The editor of Soil Science, Daniel Gimenez, known for his work on complex nonlinear dynamics and fractals in soils, recently suggested that I write a review paper for the journal updating my ideas on complexity in pedology and pedogenesis. It was an interesting challenge that had not otherwise occurred to me, and I'm glad I did it. The result was recently published as:
The abstract is below:
This paper reviews recent developments in studies of soil complexity, focusing on variability of soil types within soil landscapes. Changes in soil complexity are directly related to divergent and convergent pedogenesis, and in to dynamical stability and chaos. Accordingly, strong links exist between nonlinear dynamical systems theory and studies of soil complexity. Traditional conceptual models of soil formation emphasized convergence of the soil cover in the form of progress toward mature, climax soils. A view of divergence as a frequent occurrence rather than an occasional exception is more recent. Measurement of soil complexity is now firmly linked to field pedology. In addition to strong methodological links to pedometrics and soil geography, standard tools for assessing complexity include chronosequences and other historical approaches, relationships between soil properties and soil forming factors, and pedological indicators. Eight general pathways to changes in soil complexity are identified. Three are based on changes in soil forming factors. These may increase or decrease complexity depending on whether the factors themselves are converging or diverging, and the relative magnitudes of soil and state factor divergence. Three pathways are associated with local disturbances. If these occur less frequently than the relaxation time for soil responses, and if internal pedological dynamics are dynamically stable, then disturbance-induced complexity is reduced over time. Otherwise, divergence and increasing complexity occurs. Two additional pathways are directly related to dynamical stability of intrinsic pedological processes, which may result in decreasing or increasing complexity, either in concert with or independently of environmental controls or disturbances.

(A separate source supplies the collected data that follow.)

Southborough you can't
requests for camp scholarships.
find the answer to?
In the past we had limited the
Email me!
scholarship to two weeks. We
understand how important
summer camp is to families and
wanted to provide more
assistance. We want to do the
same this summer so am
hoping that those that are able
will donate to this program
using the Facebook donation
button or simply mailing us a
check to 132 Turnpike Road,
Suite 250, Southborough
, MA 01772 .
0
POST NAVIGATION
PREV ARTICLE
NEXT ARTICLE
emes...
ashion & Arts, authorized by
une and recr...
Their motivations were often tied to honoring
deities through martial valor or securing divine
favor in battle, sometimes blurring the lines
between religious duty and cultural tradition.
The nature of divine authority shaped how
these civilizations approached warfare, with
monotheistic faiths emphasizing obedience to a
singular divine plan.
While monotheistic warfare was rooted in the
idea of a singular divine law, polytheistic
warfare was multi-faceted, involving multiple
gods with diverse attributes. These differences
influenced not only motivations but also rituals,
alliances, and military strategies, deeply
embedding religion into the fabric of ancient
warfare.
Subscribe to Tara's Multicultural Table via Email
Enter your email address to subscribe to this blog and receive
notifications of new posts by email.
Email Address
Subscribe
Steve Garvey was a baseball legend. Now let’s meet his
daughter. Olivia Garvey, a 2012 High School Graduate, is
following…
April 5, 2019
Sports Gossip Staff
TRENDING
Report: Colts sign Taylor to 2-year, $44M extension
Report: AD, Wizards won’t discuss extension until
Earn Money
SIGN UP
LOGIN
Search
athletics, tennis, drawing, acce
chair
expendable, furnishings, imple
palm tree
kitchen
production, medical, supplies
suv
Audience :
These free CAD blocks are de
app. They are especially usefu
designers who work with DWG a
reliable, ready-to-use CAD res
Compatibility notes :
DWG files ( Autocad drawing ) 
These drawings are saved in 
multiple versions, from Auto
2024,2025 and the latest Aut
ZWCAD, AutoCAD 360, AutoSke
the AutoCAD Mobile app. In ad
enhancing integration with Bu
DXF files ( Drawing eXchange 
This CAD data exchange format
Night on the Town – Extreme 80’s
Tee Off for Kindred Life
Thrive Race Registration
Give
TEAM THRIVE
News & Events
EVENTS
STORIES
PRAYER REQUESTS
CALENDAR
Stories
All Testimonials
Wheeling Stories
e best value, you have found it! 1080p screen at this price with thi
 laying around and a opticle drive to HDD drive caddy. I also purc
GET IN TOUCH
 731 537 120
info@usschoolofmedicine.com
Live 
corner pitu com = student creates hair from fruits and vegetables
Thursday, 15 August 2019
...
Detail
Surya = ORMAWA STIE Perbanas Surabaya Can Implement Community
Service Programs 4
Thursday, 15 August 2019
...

Figure 2 (from the paper). Soils formed on Holocene alluvial terrraces in tropical north Queensland, Australia. Divergent pedogenesis associated with preferential flow, differential soil wetting, and accumulation of organic matter and iron oxides is evident. However, it is not known whether these early divergent trends persist or grow over time. The cause-effect or mutual adjustment mechanisms underlying the visually suggested relationships between vegetation tufts and soil properties are also not known.